## Source material
—————

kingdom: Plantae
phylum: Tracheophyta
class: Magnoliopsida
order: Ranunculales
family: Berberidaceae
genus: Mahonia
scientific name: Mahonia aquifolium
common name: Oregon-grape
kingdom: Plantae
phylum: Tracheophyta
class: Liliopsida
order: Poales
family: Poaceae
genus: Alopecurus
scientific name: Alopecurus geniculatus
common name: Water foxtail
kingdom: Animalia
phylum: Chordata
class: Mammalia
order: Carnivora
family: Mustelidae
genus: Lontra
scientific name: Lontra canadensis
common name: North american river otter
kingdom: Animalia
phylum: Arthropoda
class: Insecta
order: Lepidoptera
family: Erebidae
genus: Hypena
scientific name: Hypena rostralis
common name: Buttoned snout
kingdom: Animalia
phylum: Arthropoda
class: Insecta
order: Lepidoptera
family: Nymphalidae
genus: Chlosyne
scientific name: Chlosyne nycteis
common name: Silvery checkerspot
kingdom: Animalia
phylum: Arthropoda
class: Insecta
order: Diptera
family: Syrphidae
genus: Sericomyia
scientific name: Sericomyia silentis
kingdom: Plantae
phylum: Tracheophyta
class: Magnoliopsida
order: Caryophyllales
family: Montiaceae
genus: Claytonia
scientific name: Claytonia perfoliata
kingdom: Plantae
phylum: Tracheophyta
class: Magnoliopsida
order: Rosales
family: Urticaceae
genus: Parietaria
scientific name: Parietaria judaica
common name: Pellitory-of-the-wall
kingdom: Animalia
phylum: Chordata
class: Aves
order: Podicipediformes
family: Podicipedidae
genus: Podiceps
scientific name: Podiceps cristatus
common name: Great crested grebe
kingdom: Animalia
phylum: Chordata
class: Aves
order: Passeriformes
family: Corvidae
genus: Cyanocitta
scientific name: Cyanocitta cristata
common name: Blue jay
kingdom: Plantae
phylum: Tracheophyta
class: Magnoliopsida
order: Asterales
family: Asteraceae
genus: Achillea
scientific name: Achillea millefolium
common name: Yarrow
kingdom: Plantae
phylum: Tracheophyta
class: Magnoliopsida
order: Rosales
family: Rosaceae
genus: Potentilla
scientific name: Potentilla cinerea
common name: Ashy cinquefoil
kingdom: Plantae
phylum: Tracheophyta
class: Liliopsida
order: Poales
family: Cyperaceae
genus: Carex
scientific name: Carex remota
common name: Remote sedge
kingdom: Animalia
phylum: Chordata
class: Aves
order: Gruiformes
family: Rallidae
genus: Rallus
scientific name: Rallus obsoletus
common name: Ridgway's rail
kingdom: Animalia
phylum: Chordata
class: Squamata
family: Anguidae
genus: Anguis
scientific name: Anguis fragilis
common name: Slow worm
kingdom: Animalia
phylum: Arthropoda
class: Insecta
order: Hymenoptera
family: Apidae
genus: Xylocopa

—————

## Aim
Copy the lines starting at the one that contains "common name: Buttoned snout" and ending at the one that contains "genus: Parietaria", putting "binomial name" in place of "scientific name" and leaving everything else unchanged.

## Task answer
common name: Buttoned snout
kingdom: Animalia
phylum: Arthropoda
class: Insecta
order: Lepidoptera
family: Nymphalidae
genus: Chlosyne
binomial name: Chlosyne nycteis
common name: Silvery checkerspot
kingdom: Animalia
phylum: Arthropoda
class: Insecta
order: Diptera
family: Syrphidae
genus: Sericomyia
binomial name: Sericomyia silentis
kingdom: Plantae
phylum: Tracheophyta
class: Magnoliopsida
order: Caryophyllales
family: Montiaceae
genus: Claytonia
binomial name: Claytonia perfoliata
kingdom: Plantae
phylum: Tracheophyta
class: Magnoliopsida
order: Rosales
family: Urticaceae
genus: Parietaria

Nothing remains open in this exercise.